Friday, June 11, 2010

All About Beauty

The Elegance of the Hedgehog is all about beauty. A beautiful and elegant book; it is about the beauty of language (so well-written!), the beauty of now. And the questions: What makes a life beautiful? What gives life meaning? How do you find beauty in a senseless death--a death that comes when the person has just begun to discover the beautiful possibilities of her own life? I think Paloma sums it up on the very last page of the book:

"...maybe that's what life is about: there's a lot of despair, but also the odd moment of beauty, where time is no longer the same. It's as if those strains of music created a sort of interlude in time, something suspended, an elsewhere that had come to us, an always within never."

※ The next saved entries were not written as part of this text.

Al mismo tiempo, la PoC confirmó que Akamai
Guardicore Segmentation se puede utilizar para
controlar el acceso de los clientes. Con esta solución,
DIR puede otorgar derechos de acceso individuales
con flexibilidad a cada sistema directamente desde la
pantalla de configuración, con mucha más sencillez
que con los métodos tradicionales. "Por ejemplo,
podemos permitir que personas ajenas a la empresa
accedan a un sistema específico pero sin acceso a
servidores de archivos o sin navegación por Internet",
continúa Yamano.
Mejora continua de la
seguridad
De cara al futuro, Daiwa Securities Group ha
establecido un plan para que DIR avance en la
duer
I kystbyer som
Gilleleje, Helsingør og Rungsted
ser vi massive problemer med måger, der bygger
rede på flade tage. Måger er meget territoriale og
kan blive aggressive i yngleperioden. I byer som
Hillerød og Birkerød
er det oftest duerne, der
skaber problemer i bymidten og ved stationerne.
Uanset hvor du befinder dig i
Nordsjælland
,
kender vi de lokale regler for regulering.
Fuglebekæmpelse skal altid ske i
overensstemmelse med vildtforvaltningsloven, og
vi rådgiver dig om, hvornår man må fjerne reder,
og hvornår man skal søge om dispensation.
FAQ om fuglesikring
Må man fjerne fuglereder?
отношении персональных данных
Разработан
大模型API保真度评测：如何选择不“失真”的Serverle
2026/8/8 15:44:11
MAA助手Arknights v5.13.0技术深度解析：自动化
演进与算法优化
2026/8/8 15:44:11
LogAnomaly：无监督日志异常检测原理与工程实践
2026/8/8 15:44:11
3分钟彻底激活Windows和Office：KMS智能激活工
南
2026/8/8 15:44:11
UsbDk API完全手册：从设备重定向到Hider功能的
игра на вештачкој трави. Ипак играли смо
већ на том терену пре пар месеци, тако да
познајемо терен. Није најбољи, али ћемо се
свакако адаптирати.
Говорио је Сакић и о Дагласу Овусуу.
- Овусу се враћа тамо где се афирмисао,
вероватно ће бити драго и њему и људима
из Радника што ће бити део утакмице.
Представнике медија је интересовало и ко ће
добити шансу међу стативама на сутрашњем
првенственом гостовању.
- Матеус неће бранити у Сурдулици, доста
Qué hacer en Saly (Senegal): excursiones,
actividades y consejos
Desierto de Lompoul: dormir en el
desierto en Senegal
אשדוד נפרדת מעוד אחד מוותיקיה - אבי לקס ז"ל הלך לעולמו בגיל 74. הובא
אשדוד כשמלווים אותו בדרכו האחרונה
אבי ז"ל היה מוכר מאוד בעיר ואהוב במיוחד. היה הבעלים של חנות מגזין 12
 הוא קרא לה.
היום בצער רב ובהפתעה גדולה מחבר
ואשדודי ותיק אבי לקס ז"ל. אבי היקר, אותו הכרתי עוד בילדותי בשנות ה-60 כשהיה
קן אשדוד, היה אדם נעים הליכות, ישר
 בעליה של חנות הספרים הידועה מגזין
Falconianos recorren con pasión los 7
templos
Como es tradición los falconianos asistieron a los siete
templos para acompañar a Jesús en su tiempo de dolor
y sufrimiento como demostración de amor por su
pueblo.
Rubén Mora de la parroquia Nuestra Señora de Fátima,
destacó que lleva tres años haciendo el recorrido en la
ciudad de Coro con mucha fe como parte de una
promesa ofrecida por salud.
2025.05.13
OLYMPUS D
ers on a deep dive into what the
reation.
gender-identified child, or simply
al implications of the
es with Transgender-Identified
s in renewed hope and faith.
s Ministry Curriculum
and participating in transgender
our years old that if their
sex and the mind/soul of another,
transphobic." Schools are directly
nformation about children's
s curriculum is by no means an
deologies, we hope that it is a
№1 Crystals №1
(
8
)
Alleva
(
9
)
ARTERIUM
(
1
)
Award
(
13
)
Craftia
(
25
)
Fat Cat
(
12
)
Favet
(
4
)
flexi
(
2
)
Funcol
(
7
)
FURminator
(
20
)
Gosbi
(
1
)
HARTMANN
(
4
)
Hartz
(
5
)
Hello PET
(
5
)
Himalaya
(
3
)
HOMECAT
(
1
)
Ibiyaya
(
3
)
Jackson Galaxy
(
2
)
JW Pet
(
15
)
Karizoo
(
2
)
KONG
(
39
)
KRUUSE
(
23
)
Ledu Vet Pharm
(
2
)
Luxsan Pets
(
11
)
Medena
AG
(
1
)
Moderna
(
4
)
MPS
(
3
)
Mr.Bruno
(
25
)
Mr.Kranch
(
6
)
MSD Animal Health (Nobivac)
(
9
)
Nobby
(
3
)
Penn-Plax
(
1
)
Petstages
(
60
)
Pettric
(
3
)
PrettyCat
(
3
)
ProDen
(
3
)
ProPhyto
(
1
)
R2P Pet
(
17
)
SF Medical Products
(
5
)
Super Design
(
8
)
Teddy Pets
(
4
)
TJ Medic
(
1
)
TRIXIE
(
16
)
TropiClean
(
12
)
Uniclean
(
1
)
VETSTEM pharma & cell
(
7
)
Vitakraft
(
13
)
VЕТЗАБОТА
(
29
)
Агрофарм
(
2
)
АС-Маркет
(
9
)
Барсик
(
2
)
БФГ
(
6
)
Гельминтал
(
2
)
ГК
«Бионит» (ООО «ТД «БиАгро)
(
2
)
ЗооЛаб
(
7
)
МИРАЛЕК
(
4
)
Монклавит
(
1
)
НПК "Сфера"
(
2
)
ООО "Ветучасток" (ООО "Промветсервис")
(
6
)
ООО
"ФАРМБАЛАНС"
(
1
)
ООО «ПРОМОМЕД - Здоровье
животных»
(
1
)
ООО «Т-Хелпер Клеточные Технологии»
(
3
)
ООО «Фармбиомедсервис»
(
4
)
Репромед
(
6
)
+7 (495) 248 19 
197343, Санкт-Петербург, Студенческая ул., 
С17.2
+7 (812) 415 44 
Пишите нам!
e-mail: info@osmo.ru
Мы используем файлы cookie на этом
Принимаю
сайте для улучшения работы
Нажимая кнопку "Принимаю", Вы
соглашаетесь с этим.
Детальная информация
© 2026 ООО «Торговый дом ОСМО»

The beauty of Renee Michel's life is brought into focus when she becomes the answer to Paloma's plea: "I implore fate to give me the chance to see beyond myself and truly meet someone." When she "truly" meets Renee, Paloma has her first "always within never"--her first real moment of beauty in a life that she planned to end in suicide.

3 comments:

Katie L. said...

Hi, Bev! I finished the book last night (in Kansas City), and the first website I visited when I got back to my computer in Mpls was this one. Wanted to tell you that I actually liked the ending--but I *loved* Renee Michel, so *her* ending was heartbreaking. (But still smart and knowingly funny, like her.) What about the ending bothered you? (Or did I mis-remember your email?)

Bev Hankins said...

I just hated to see Renee's life end when she was just getting comfortable with her new friends and just embarking on her relationship with Kakura Ozu. It wasn't that the ending was bad (plot-wise) I just didn't want Renee to be gone. It's a selfish thing, more than an artistic thing.

Katie L. said...

Yeah, I totally understand that. I felt that way, too.